The Island in Galapagos that Breathes Fire
Fernandina Island of the Galapagos
Fernandina Island is alive — breathing, crackling, hissing through its lava veins. As does its most famous denizen – the Short-eared owl.
Among the rocks lie skeletons of iguanas, remnants of life’s endless recycling. The circle here isn’t poetic — it’s literal. Everything that dies becomes dinner or dust.
There’s no pretense on Fernandina. Only raw existence — molten, merciless, magnificent.

Lava plains of Fernandina
It’s also home to one of the strangest predators I’ve met: the diurnal owl. Yes, an owl that hunts in daylight because it can.
The Fernandina Island Short-Eared Owl
This is the Galapagos’ own silent assassin in feathered nightwear. If the Blue-Footed Booby is Travolta on a dance floor and the Giant Tortoise is a monk on edibles, this guy is the slick hitman from a noir film. Think Jason Bourne, but with better night vision and less small talk.
Unlike its mainland cousins who prefer moonlit ambushes, this owl hunts in broad daylight. Because, frankly, on Fernandina, if you wait till dark, the lava lizards and marine iguanas have already clocked out. So it struts through the volcanic landscape — eyes blazing yellow, feathers camouflaged like molten rock — and snatches up its prey with the cold precision of a creature that doesn’t need sleep… or remorse.
No trees here to perch on, no cozy branches to brood from — Fernandina’s a raw, rugged land of lava and wind. So the Short-eared owl has adapted beautifully: ground-hugging, heat-resistant, and patient as a tax auditor. It can vanish against the basalt, then explode into motion when an unsuspecting lava lizard wiggles too confidently.
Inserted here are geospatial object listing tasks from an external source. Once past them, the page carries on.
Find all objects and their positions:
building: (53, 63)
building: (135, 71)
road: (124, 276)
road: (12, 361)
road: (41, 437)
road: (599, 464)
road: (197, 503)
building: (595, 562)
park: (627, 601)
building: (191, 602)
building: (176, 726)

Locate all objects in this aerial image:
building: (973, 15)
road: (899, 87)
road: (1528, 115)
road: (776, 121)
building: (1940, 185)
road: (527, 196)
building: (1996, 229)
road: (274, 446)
And mating? Let’s just say it’s all about skills. Nothing turns a Fernandina Short-eared owl female on more than a male who can nail an iguana mid-run. Courting rituals are brief — a quick call, a proud presentation of dinner, and it’s game on.
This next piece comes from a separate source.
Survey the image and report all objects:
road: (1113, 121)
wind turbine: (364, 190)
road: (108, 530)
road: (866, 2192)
In the grand Galápagos lineup, this owl is the anti-hero — aloof, lethal, and gloriously low-maintenance. The island doesn’t tame it; it wears the island like attitude.
Standing there, I thought of the pirates who once whispered, “Thar be dragons.” They weren’t wrong. The island still roars softly under its crust, and its inhabitants — owls, iguanas, crabs — all play their part in that slow symphony of survival.
It’s not comfortable. But then again, comfort rarely births legends.